Doing keyword research from time to time will help you stay on top of what your prospects want. You’ll find out exactly how readers are looking for the information you’ve got. Use the free keyword suggestion tool at WordTracker to make this simple. Your post headlines can also make it easy—or difficult—for people to find the information they want. Headlines should be as descriptive as possible. Don’t be vague. You can be cute (but not too cute), as long as what you’re putting in the headline clarifies what you’re really writing about or what the reader is going to learn.

Remember, it’s all about your readers. It’s about helping them find and use the content you are giving them. Blogging is going to be a fruitless exercise if your readers can’t get what they want out of reading your blog.

Tip #5: Write Great First Sentences

Write an optimized first paragraph using the same keywords you used in your post headline. Make your point right away rather than leading into it. Use clear keywords in the first sentence of the first paragraph, and then summarize them again before you close your blog post. Always close by asking readers for their comments.
==================================================
Given instruction 1
Decide whether each statement agrees with the blogging passage, answering yes or no and quoting the deciding words exactly.
(a) The passage recommends a free keyword suggestion tool at WordTracker.
(b) The passage says headlines should never be cute.
(c) The passage advises ending a blog post by asking readers for their comments.
Given instruction 2
Please reproduce the blogging passage word for word, everything from "Remember, it’s all" down to "for their comments.".
The listing has no part in what is asked here.

Source material
==================================================
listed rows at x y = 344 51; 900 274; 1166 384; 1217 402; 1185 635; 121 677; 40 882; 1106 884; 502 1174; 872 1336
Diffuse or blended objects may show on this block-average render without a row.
==================================================
Written reply 1
(a) Yes: "Use the free keyword suggestion tool at WordTracker to make this simple."
(b) No: "You can be cute (but not too cute)"
(c) Yes: "Always close by asking readers for their comments."

Written reply 2
Remember, it’s all about your readers. It’s about helping them find and use the content you are giving them. Blogging is going to be a fruitless exercise if your readers can’t get what they want out of reading your blog.

Tip #5: Write Great First Sentences

Write an optimized first paragraph using the same keywords you used in your post headline. Make your point right away rather than leading into it. Use clear keywords in the first sentence of the first paragraph, and then summarize them again before you close your blog post. Always close by asking readers for their comments.